Obsessive Compulsive Disorder (OCD)
The Merriam-Webster Dictionary defines Obsessive Compulsive Disorder (OCD) as “an anxiety disorder characterized by recurrent obsessions or compulsions or both that cause significant distress, are time-consuming or interfere with normal daily functioning, and are recognized by the individual affected as excessive or unreasonable.”
OCD is often referred to as the “doubting disorder” or “doubting disease.” The doubt fuels the ‘need’ for certainty and so the problem begins.
- What if I left the iron on and the house burns down?
- What if I get infected with a strange virus?
- What if the chef at the restaurant has HIV and it gets into my food?
- What if I become aroused over inappropriate sexual thoughts?
- What if my children get hit by a car on their way home from school?
Common Compulsions or Rituals
- Checking things
- Counting things
- Washing hands or other body parts
- Repeatedly asking for reassurance
- Making sure everyone is ‘safe’
- Rigidly sticking to a schedule
- Repeating phrases or sayings
- Arranging items in a perfectionistic manner
Can you see the doubtful mindset going on here? A person who obsesses over these thoughts might feel the need to check the stove constantly, to avoid eating at restaurants, to count in patterns to ‘avoid a catastrophe’, or to go to church every Sunday to confess their ‘sinful thoughts’. These behavioural patterns can cause chaos in people’s lives and can persist for years unless something is done. If we want a different result in life then we have to go about things differently, right?
The Paradox of OCD
People experiencing OCD believe that if they can just think ‘this’ or do ‘that’ then the problem will go away. The reality is that this is the problem. But it is only part of the problem. Why do people become so obsessed with trying to control their thoughts in the first place? The answer is because they perceive these thoughts as being dangerous. If an animal was about to attack us, we sense danger, and our bodies quickly fill up with adrenaline and other powerful stress hormones. This would prime us to either fight the animal or to run away from it. These survival responses help to keep us alive in this way. The problem with OCD is that individuals have unintentionally conditioned themselves to fear their thoughts in the same way that they would fear a wild animal. When these intrusive obsessive thoughts come about, instead of fighting or running away, they perform rituals in an attempt to ‘get rid’ of the anxiety.
OCD is linked to intrusive thoughts but with OCD the individual becomes convinced that they need to perform some type of action or ritual in order to stop the thoughts, or to prevent them from occurring in the future. The ritual itself might also be thought based. For example, an individual may believe that if they do not repeatedly count to 99 in multiples of three that their children might not make it home alive. A person who is worried about germs might avoid touching objects and feel compelled to wash their hands. The individual will feel some short-term relief, but the rituals performed ultimately serve to maintain and reinforce the problem.
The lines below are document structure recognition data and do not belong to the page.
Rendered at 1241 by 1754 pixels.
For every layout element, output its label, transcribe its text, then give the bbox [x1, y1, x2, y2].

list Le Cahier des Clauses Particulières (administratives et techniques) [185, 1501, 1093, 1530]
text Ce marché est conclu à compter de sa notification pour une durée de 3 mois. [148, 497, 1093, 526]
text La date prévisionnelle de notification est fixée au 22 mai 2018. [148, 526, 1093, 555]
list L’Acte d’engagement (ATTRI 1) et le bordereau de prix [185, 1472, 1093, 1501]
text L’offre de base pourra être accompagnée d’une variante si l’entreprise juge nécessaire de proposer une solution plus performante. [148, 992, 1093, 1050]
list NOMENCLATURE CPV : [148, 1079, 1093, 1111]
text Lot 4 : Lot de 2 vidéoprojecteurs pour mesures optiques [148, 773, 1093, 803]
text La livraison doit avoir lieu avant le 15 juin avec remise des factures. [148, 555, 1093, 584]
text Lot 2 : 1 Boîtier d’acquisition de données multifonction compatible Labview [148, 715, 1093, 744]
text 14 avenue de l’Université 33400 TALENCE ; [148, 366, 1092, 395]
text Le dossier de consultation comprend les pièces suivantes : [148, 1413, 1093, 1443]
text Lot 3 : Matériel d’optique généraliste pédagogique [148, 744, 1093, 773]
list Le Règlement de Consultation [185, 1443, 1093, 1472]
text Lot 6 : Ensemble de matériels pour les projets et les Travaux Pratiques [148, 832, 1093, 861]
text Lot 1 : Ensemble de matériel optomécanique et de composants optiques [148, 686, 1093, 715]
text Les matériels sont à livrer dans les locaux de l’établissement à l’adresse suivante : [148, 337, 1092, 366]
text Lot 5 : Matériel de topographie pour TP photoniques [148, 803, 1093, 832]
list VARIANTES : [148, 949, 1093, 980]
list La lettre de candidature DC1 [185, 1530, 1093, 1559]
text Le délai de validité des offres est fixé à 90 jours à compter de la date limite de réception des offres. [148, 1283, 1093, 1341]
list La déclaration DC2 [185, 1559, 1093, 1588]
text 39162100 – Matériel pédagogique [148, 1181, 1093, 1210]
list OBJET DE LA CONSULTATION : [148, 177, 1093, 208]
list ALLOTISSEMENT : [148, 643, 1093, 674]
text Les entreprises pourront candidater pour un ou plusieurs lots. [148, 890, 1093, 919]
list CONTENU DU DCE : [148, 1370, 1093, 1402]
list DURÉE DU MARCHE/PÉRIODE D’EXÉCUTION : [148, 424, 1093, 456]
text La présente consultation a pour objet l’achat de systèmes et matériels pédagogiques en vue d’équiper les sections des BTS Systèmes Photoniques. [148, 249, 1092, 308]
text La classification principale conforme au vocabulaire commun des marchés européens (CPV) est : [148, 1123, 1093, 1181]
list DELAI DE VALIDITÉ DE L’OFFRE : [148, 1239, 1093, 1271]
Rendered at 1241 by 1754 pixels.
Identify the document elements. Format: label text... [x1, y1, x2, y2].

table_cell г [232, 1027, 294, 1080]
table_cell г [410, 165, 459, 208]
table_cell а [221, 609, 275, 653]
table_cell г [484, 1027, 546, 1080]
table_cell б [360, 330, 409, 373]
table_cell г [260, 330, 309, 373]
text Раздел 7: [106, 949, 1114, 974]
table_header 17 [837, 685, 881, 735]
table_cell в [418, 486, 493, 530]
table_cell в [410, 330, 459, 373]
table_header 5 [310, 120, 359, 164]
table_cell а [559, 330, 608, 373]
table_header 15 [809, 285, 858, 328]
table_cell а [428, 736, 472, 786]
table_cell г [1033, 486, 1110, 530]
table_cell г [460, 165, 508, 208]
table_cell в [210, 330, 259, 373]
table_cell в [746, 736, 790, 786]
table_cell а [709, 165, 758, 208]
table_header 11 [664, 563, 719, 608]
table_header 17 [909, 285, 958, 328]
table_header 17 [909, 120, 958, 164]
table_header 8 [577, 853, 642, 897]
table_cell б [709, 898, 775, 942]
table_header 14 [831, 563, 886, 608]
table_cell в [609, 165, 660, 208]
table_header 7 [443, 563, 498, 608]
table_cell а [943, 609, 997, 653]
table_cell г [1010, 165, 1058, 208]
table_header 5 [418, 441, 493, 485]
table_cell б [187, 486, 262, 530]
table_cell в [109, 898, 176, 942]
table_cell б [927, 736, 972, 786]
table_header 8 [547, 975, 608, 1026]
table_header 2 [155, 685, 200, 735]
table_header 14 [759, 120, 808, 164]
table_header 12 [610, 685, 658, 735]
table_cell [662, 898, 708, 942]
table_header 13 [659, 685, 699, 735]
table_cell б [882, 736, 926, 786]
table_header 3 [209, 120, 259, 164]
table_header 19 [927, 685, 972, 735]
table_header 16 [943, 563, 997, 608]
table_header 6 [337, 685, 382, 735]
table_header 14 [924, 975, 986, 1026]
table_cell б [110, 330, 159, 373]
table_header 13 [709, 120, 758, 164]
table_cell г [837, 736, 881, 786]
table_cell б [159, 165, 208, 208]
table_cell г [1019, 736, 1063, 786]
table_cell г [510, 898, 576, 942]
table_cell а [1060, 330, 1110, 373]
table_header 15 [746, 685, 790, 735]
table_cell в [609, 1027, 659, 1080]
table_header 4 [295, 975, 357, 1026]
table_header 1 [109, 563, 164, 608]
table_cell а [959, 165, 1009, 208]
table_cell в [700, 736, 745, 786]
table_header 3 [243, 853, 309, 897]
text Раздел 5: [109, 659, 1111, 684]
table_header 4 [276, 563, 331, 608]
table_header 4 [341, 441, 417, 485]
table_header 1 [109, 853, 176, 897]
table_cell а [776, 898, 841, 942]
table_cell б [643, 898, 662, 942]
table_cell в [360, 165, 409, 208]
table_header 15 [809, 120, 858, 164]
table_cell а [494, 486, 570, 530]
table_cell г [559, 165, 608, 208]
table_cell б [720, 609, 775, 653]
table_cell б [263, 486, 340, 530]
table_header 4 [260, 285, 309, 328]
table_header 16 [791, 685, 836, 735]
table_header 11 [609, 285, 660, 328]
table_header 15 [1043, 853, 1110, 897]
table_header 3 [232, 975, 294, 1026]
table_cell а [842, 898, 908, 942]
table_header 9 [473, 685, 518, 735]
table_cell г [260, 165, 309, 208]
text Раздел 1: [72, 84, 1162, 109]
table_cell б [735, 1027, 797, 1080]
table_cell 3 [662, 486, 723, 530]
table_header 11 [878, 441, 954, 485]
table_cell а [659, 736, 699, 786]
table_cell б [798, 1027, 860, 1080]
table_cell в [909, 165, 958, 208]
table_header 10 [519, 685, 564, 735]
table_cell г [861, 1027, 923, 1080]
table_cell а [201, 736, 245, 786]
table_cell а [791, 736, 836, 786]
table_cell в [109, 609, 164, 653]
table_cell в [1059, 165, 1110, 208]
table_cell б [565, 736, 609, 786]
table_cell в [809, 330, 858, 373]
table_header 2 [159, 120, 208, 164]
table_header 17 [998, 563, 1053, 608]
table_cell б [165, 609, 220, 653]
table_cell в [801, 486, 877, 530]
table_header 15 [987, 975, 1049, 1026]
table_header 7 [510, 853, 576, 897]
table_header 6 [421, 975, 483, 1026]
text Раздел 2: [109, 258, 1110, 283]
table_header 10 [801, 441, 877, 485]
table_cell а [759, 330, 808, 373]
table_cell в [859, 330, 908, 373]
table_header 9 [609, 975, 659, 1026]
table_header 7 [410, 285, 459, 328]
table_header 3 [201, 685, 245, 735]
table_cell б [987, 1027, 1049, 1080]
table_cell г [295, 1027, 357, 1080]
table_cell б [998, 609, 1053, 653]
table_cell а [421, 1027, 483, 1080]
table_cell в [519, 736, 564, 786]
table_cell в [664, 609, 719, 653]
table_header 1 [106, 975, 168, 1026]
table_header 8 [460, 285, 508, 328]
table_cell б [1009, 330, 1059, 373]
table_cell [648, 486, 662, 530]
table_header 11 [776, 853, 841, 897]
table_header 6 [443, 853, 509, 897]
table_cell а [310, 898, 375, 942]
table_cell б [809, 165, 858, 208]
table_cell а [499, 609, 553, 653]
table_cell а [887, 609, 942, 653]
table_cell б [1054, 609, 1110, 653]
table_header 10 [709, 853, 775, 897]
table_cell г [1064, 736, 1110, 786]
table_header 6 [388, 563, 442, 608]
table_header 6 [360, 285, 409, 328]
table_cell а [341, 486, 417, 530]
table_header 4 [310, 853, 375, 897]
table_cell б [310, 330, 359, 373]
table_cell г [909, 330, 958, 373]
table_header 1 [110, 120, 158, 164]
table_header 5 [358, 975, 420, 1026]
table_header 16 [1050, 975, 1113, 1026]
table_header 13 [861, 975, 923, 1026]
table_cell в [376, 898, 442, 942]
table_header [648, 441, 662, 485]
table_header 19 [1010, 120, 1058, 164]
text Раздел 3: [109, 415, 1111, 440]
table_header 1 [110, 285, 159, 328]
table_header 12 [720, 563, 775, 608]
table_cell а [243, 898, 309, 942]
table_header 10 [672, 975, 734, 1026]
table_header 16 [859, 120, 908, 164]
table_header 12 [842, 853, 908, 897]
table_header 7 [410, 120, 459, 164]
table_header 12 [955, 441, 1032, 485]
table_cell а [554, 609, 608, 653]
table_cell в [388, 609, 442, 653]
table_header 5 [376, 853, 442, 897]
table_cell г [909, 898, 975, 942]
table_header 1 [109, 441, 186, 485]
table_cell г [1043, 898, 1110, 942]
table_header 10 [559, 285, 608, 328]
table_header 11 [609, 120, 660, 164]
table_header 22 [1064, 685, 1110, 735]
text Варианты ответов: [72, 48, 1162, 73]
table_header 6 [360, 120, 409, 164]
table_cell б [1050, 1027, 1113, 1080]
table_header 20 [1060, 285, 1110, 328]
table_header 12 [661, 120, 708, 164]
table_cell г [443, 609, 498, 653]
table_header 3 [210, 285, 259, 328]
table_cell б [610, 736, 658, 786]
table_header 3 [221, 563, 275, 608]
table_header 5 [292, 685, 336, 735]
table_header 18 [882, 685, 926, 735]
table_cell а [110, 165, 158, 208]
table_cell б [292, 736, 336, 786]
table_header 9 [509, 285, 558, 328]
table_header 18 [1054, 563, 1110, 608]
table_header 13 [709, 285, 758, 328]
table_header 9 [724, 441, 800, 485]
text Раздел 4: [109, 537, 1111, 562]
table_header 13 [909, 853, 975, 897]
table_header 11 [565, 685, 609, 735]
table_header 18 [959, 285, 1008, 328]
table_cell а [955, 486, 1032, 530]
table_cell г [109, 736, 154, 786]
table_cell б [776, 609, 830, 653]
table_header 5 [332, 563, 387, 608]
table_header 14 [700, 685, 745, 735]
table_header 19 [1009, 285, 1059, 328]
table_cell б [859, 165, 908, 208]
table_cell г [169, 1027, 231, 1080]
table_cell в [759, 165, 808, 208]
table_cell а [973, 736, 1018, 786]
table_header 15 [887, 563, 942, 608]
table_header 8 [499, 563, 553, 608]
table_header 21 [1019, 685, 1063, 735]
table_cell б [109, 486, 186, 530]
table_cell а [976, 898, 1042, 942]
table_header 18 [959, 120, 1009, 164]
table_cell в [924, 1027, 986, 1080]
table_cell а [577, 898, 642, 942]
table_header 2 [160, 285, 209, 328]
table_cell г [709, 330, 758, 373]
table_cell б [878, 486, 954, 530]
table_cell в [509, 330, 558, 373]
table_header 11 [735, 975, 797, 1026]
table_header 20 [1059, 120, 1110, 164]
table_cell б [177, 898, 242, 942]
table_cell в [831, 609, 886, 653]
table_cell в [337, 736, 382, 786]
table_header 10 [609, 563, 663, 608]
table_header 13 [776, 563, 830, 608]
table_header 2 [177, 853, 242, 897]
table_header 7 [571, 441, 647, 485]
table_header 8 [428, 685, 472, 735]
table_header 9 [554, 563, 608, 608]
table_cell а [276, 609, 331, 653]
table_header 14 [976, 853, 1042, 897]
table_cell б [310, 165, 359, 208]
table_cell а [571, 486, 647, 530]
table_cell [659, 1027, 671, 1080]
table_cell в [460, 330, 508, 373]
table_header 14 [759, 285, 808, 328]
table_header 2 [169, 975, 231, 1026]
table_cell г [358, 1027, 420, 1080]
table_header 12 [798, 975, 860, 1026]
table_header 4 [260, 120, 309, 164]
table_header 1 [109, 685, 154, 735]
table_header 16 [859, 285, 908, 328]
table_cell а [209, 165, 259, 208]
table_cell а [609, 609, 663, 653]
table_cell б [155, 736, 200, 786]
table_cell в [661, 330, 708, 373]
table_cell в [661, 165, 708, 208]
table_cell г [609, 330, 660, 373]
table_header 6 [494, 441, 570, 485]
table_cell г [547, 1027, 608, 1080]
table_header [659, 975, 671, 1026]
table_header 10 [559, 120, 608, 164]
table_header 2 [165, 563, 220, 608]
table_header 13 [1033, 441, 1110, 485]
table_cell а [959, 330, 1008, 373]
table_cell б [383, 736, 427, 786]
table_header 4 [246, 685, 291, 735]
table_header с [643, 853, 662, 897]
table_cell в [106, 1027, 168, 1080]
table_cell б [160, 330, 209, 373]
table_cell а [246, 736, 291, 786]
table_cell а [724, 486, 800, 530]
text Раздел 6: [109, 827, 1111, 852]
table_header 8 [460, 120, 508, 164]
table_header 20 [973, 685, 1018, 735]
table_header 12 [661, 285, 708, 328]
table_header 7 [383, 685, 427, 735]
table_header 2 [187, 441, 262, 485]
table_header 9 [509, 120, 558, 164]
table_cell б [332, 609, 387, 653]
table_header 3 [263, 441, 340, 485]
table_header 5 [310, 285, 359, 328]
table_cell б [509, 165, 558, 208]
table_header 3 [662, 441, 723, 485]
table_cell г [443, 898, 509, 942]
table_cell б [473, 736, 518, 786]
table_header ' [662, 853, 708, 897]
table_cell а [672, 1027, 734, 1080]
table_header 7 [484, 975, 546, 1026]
Education is always the best form of treatment when it comes to any anxiety disorder and OCD is no different. Once you know how anxiety works and once you learn the necessary skills, OCD will have less of a hold over you. I would always advise working with an experienced therapist who specialises specifically in anxiety disorders to help guide you on your road to recovery.
Acceptance and Commitment Therapy (ACT) will be a valuable part of your treatment plan. ACT can help you to accept the anxiety rather than resist it. It is important to understand what acceptance is. In essence, acceptance is not about resigning yourself to a life of anxiety. Nothing could be further from the truth. Acceptance is about giving up your struggle with the anxiety. Some will say,"But if I stop struggling and fighting my anxiety, wont’ it consume me?" Or they might ask, "If I do that, aren’t I letting the anxiety win?" No, this is the paradox of anxiety. The more you struggle wit it, the worse it gets. The issue is that people become so entrenched in their struggle that they do not know how to stop.
Exposure therapy will also be an incredibly important component to recovery. The trap that anxiety sufferers fall into is believing that they must get rid of their anxiety in order to ‘solve the problem’. In reality, trying to get of the anxiety is the problem. Exposure therapy trains a person to gradually increase their tolerance towards the sensations and symptoms of anxiety and panic. For example, a person’s instinct will be to check the stove if they think they have left it on, or to wash their hands if they have touched an object or surface. Usually, a person will feel incredibly anxious until they perform their ritual/s. Part of the therapy will involve postponing the performance of these rituals so the individual can acclimatise themselves to their uncertainty and feelings of anxiety instead of resisting them. Over time the feelings of anxiety hold less power over the person and subsequently the need to act out their compulsions or rituals fade over time.